• **Tasks to carry out**
**a)** List every table named in the SQL statements of the movie database tutorial.
**b)** Carry the movie database SQL tutorial forward from the point where it stops.

• **Reading passage**
::::

Show the genres for each movie:

  SELECT title, genre
    FROM movies 
    JOIN movie_genre USING (movieId)
    JOIN genres USING (genreId)
   LIMIT 20;

Number of movies made per genre in a given year.

  SELECT genre, COUNT(*) as num_movies
    FROM movies 
    JOIN movie_genre USING (movieId)
    JOIN genres USING (genreId)
   WHERE year = 2015
GROUP BY genre
ORDER BY num_movies DESC;       

Nested Queries

Here are all the movies with their average ranking:

  SELECT year, title, AVG(rating) AS avg_rating
    FROM movies JOIN ratings USING (movieId)
GROUP BY ratings.movieId
  HAVING COUNT(rating) >= 10

(we lower the threshold to 10 since movies in recent years don't have that many ratings)

What if we want to find the top-rated title of the year? We can do a nested query, and write a query on the results of the above query:

    SELECT year, title, MAX(avg_rating)
      FROM (

              SELECT year, title, AVG(rating) AS avg_rating
                FROM movies JOIN ratings USING (movieId)
            GROUP BY ratings.movieId
              HAVING COUNT(rating) >= 10

           )
  GROUP BY year
  ORDER BY year DESC;

Nested queries can also be used instead of joins when we are only doing the join for the purposes of filtering rows, and not actually including any columns from the joined tables. For example, if we wanted to obtain the title and year of every movie that has only received ratings less than or equal to 1:

  SELECT title, year 
    FROM movies JOIN ratings USING(movieId)

::::

• **Supplied data**
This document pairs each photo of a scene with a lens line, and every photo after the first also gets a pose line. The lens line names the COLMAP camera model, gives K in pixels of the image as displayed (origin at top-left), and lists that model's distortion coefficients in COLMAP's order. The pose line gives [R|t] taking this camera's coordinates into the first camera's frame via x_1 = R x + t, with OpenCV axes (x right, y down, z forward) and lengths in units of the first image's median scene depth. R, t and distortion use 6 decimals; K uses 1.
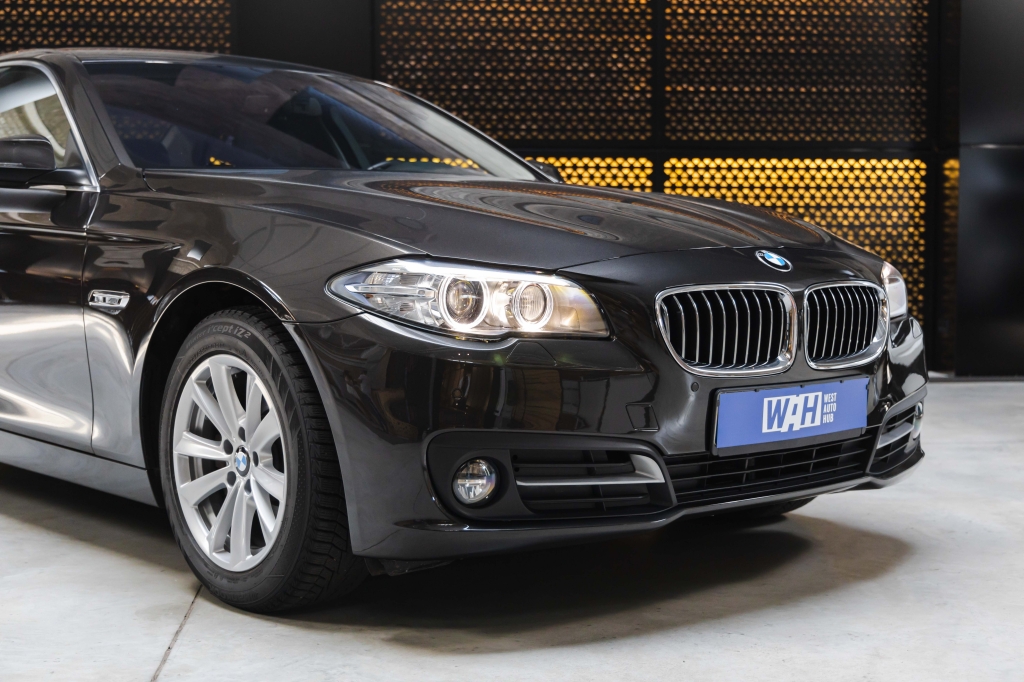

::::

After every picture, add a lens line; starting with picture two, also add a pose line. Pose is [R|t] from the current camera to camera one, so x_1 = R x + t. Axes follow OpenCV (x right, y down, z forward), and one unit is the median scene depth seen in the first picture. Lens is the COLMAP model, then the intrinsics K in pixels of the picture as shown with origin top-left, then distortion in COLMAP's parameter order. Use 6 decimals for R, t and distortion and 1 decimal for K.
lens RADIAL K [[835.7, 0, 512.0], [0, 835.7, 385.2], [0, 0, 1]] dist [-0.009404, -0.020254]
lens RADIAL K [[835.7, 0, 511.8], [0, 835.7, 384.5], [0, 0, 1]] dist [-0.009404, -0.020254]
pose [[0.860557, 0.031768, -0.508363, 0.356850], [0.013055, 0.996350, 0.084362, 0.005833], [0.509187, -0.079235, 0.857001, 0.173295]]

::::

• **Responses**
**a)** movies, movie_genre, genres, ratings

**b)**
GROUP BY movieId 
  HAVING MAX(rating) <= 1;

We could instead use a subquery to first obtain the movies with a max rating of 1, and then use that to filter the movies in the movies table:

  SELECT title, year 
    FROM movies 
   WHERE movieId IN (
                        SELECT movieId 
                          FROM ratings 
                      GROUP BY movieId 
                        HAVING MAX(rating) <= 1
                    );                  

INSERT, UPDATE, DELETE

Inserting a new row into the movies table:

INSERT INTO movies VALUES (164980, "Hello world!", 2016);

We can also insert a row with only some of the values. If the table specification allows it, the other values will be given NULL values.

INSERT INTO movies (movieID, title) VALUES (164981, "Hello Universe")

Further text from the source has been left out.